Note Maven users can search odps-sdk-mapred at Maven library to download the preferred Java SDK (available in different versions). The configuration information is as follows:
<dependency>
    <groupId>com.aliyun.odps</groupId>
    <artifactId>odps-sdk-mapred</artifactId>
    <version>0.26.2-public</version>
</dependency>

Prerequisites

  • JDK1.6 or a later version is installed.
  • The MaxCompute client is deployed by following the instructions provided in Install and configure a client. For more information, see Client.

Procedure

  1. After installing and configuring the client, open odpscmd.bat and enter the corresponding project space.
  2. Run the following statements to create input and output tables:
    CREATE TABLE wc_in (key STRING, value STRING);
    CREATE TABLE wc_out (key STRING, cnt BIGINT);
    -- Create input and output tables.

    For more information about table creation statements, see Table operations.

  3. Upload data by using either of the following methods:
    • Use the Tunnel command, for example:
      tunnel upload kv.txt wc_in
      -- Upload example data.
      The data in the kv.txt file is as follows:
      238,val_238
      186,val_86
      186,val_86
    • Insert data by running an SQL statement, for example:
      insert into table wc_in select '238',' val_238' from (select count(*) from wc_in) a;
  4. Compile the MapReduce program and upload it to the MaxCompute client.

    In this topic, Eclipse-based MapReduce program development is used as an example. MaxCompute provides the Eclipse development plug-in and local MapReduce debugging (which you can use alongside MaxCompute Studio). These methods can help you to quickly develop MapReduce programs.

    You must create a MaxCompute project in Eclipse first, and then compile the MapReduce program (a .jar package, for example, Word-count-1.0.jar). After the local debugging is performed successfully, upload the compiled program to MaxCompute.  For more information, see Install.

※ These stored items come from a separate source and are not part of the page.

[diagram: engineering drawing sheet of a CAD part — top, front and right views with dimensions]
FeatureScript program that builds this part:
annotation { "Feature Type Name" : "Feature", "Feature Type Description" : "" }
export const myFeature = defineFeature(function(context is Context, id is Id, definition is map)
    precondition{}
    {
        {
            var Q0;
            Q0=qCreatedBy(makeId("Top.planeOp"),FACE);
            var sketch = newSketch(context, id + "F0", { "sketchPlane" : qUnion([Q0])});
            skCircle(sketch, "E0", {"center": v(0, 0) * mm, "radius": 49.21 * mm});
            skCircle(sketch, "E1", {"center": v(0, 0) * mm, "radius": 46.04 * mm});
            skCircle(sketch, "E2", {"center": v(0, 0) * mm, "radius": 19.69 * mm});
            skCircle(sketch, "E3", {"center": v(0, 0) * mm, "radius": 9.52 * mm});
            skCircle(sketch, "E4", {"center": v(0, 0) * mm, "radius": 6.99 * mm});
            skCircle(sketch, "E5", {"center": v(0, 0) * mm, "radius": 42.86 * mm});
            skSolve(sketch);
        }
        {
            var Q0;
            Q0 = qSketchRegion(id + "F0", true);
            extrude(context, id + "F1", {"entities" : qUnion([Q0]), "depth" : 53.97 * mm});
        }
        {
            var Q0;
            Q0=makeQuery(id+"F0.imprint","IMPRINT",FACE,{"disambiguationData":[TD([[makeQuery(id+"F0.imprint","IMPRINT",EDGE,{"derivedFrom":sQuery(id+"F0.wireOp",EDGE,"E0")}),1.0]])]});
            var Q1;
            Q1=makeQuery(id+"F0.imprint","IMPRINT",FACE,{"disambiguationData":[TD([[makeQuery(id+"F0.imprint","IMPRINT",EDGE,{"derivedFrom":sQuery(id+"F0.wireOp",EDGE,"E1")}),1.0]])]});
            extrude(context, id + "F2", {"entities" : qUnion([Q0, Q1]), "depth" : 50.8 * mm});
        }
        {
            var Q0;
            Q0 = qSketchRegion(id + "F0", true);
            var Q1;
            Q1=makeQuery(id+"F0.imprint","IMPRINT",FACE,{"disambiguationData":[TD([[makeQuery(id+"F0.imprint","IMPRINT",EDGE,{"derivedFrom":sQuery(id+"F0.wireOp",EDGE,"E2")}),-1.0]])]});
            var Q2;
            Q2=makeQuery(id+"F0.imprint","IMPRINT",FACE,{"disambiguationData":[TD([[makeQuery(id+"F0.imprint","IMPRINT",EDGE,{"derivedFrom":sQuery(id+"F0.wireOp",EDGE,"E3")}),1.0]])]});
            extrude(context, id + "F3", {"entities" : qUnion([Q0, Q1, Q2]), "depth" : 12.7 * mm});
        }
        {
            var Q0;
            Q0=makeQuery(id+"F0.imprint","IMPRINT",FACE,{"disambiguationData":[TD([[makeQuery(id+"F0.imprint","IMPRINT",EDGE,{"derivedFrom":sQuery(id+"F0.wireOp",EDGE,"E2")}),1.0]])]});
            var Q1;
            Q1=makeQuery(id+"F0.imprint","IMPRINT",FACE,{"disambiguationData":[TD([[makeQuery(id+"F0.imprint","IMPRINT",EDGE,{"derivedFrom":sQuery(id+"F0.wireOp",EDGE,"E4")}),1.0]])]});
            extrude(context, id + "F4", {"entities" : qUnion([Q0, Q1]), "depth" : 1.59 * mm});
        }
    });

  5. Add the .jar package to the project by running the following command:
    add jar word-count-1.0.jar;
  6. In the MaxCompute client, run the following command:
    jar -resources word-count-1.0.jar -classpath /home/resources/word-count-1.0.jar com.taobao.jingfan.WordCount wc_in wc_out;
  7. In the MaxCompute client, check the results by running the following command:
    select * from wc_out;
    Note If any resource is used in a Java program, you must add the resource to the -resources parameter. For more information about JAR commands, see Commands.